## Extrait cité
Peintre italien (Turin 1855  – id. 1928).

Élève de Delleani et de Fontanesi, il étudia à l'Académie Albertina de Turin. Partant de la culture paysagiste turinoise, qui devait beaucoup au naturalisme des tableaux hollandais visibles à la Gal. Sabauda, il se révéla un paysagiste pur et arriva finalement à des résultats proches de la poétique impressionniste. Subtilement attentif aux valeurs atmosphériques, à partir d'un même sujet, selon les variations météorologiques offertes par la campagne piémontaise et par le paysage urbain, il cherchait à en rendre les changements optiques, se défendant de toute notation sentimentale ou anecdotique, dans une texture vibrante de touches délicates (Environs de Turin, 1880-1890, Turin, Museo Civico ; les Arbres sous la neige, 1880-1890, id. ; le Port de Gênes le jour, le Port de Gênes le soir, Place à Turin, v. 1890, id. ; les Jardins royaux, 1890-1895, id. ; Masure dans le bois, 1915-16). Il voyagea plusieurs fois en France et travailla dans le Piémont et à Gênes. Dans ses dernières années, sa technique se fit précieuse et mélodieuse, cédant un peu au goût décadent.

Reymerswaele (Marinus Claeszon Van)
ou Marinus Claeszon Van Roymerswaele

Peintre néerlandais (Reymerswaele v.  1495  – ? apr. 1567).

Fils du peintre Nicolas de Zieriksee (maître à Anvers en 1475), il est attesté en 1509 à Anvers, où il travaille dans l'atelier de Simon Van Daele. En 1567, il est sévèrement puni, puis chassé de Middelburg comme iconoclaste, et son art exaspéré porte peut-être le témoignage de ses convictions. On n'a pu encore établir s'il fut l'élève de Quentin Metsys ; de toute façon, il apparaît comme l'un de ses imitateurs les plus directs : le Saint Jérôme méditant (musée de Douai ; nombreuses autres versions : au Prado, 1521 et 1541 ; à Anvers, 1541 ; à Vienne ; à Amsterdam ; à Montréal ; à Orléans ; au château de Schleissheim), par ses formes tourmentées et ses visages excessivement expressifs, développe une tendance inaugurée dans la peinture du Nord par J. Bosch et Q. Metsys. L'artiste a exécuté également de nombreuses versions d'une composition présentant comme une scène de genre des banquiers, usuriers ou collecteurs d'impôts, dont les plus célèbres sont le Changeur d'or et sa femme (Munich, Alte Pin., 1538 ; Prado, 1538 ; Florence, Bargello, 1540). Il y reprend le thème du Prêteur et sa femme de Metsys (Louvre) en le traitant d'une manière exacerbée et caricaturale, propre au courant archaïsant et bizarre qu'avaient inauguré, à l'aube du XVIe s., Léonard de Vinci, Metsys et Piero di Cosimo. Son dernier thème de prédilection est la Vocation de saint Matthieu (musées d'Anvers et de Gand).

## Données fournies
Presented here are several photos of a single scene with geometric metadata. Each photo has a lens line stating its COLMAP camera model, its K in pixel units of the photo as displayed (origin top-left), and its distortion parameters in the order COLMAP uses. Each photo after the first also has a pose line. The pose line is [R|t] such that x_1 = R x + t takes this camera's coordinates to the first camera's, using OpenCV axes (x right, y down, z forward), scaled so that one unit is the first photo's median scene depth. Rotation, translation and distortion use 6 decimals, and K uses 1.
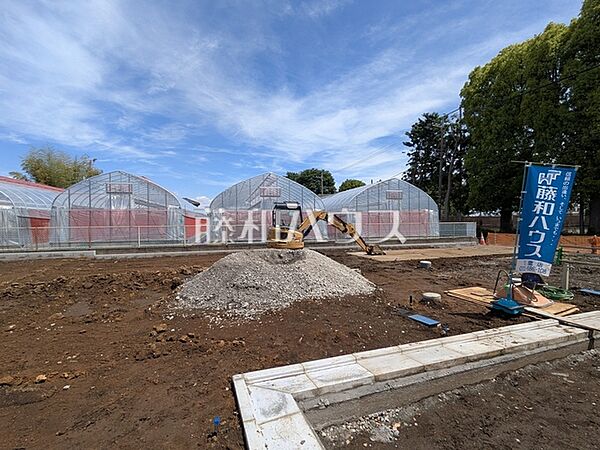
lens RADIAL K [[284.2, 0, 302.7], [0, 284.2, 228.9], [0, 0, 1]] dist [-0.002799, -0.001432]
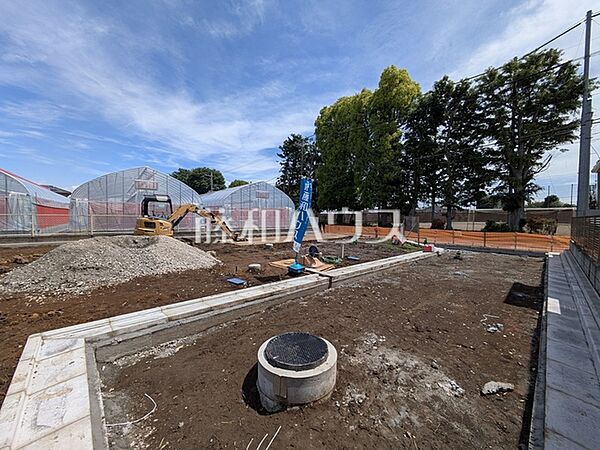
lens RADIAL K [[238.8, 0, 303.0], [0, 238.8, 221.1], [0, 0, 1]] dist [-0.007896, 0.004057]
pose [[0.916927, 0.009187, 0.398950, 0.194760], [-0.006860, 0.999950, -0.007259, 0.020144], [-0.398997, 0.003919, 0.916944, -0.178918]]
---
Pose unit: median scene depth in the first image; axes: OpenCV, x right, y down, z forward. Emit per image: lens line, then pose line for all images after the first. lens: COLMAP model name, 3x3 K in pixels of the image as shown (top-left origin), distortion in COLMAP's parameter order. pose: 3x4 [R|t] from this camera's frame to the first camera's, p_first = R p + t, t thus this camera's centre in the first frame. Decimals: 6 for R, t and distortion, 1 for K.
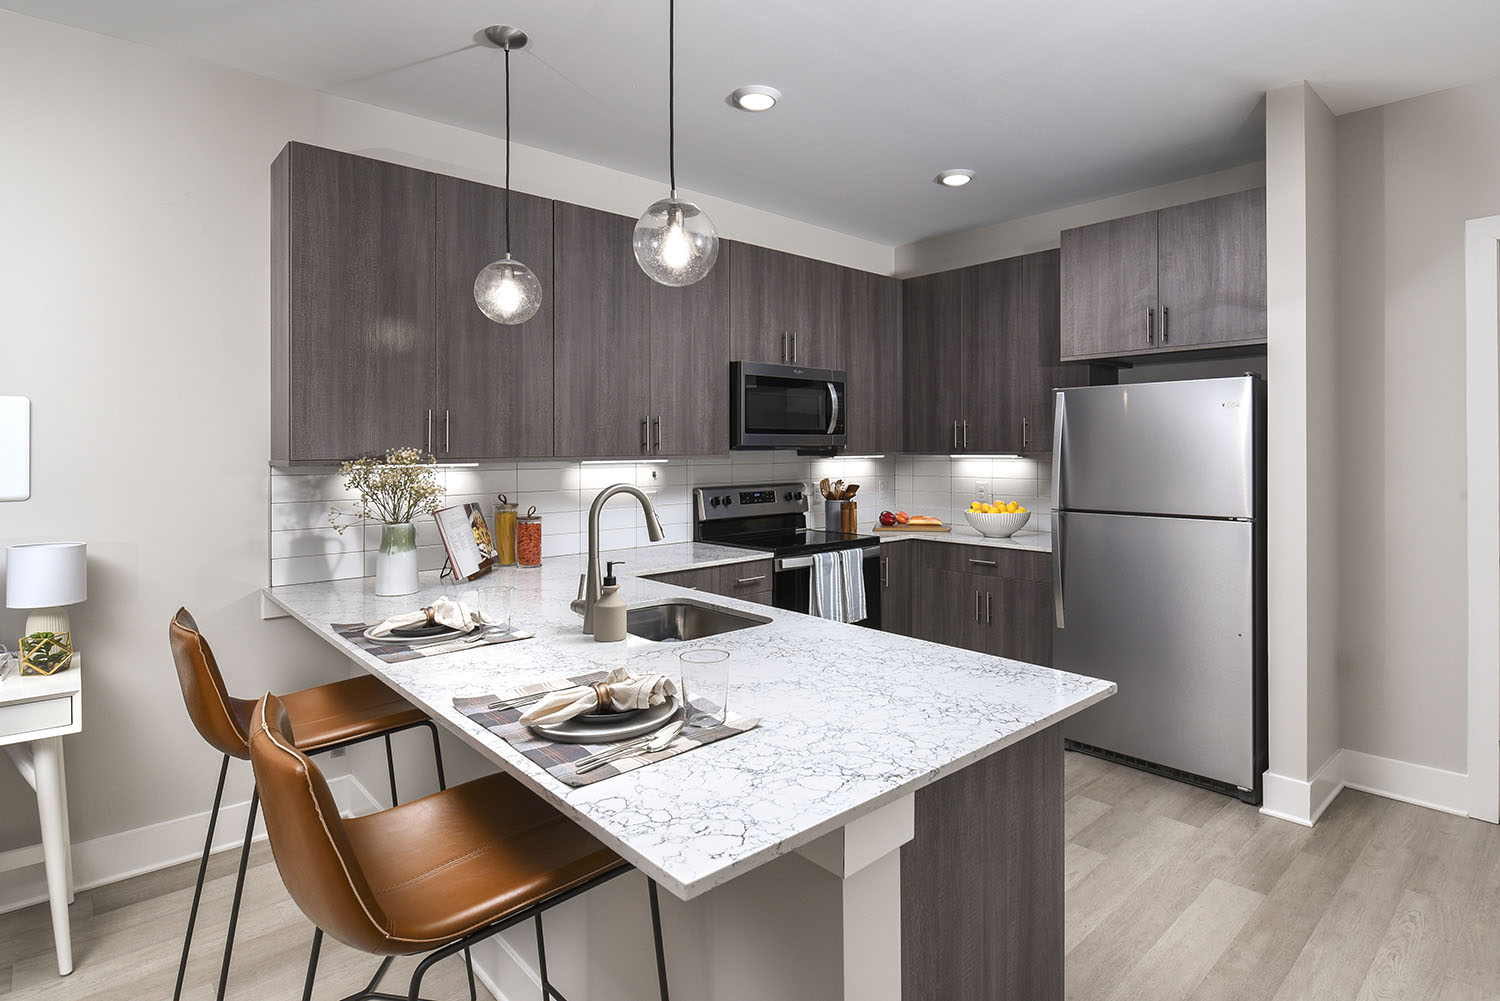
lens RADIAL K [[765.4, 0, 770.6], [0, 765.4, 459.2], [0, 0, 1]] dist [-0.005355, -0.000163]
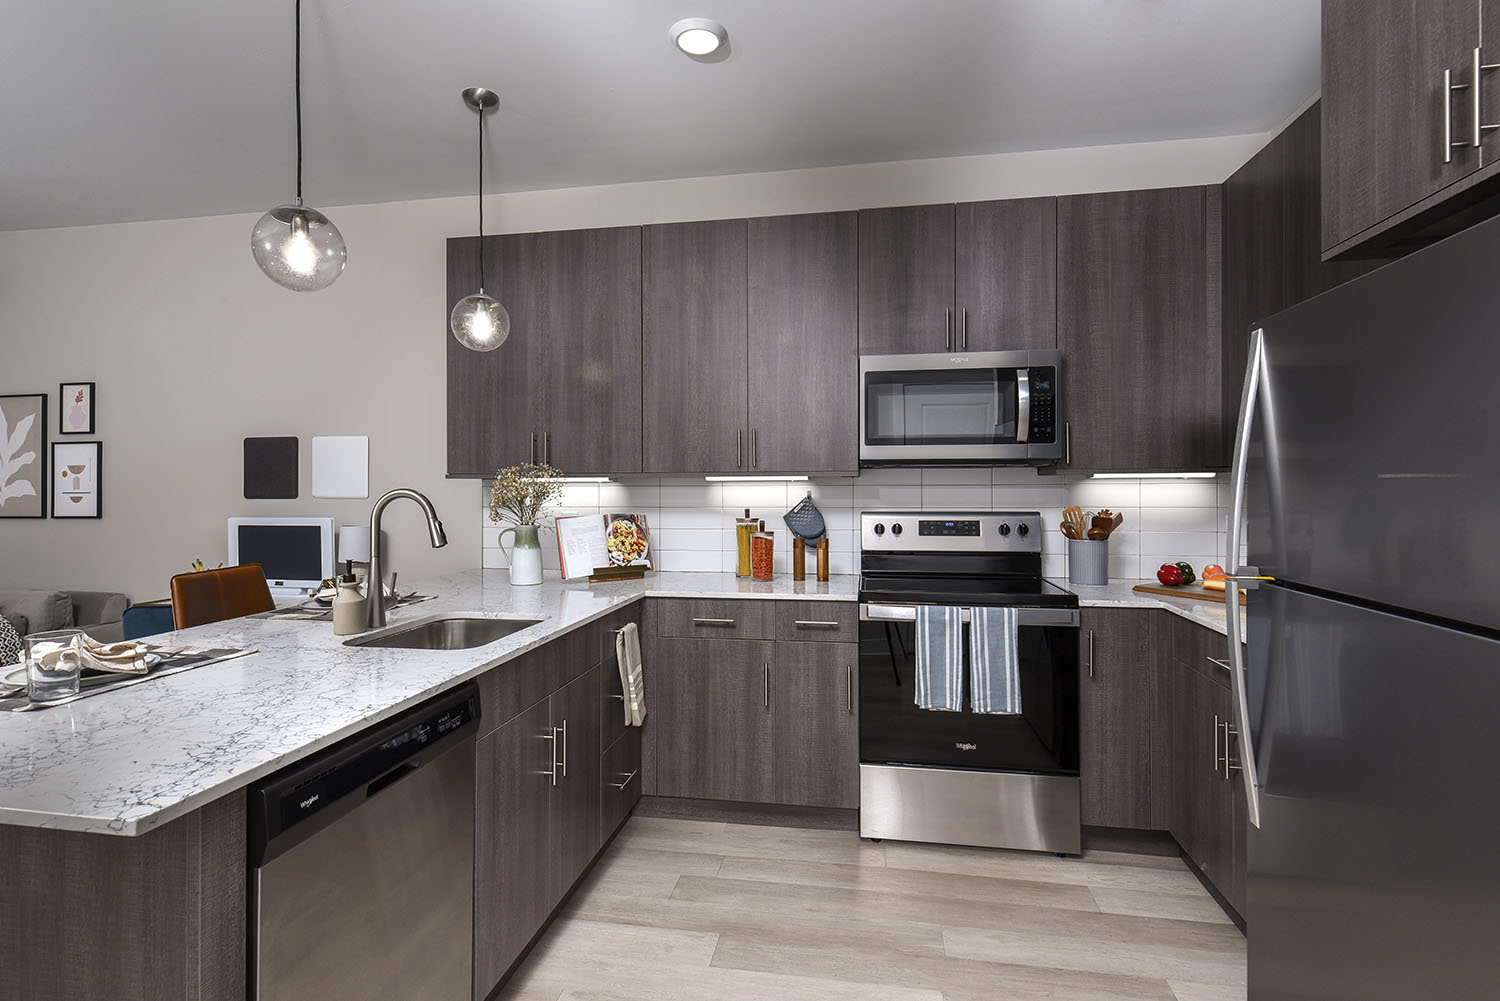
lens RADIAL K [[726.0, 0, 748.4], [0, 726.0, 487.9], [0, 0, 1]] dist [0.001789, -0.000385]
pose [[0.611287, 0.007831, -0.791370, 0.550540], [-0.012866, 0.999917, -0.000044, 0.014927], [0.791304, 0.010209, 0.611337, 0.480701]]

## Consigne
D'après l'extrait cité, dans l'atelier de quel peintre Reymerswaele travaille-t-il lorsqu'il est attesté à Anvers en 1509 ?

## Réponse attendue
Il travaille dans l'atelier de Simon Van Daele.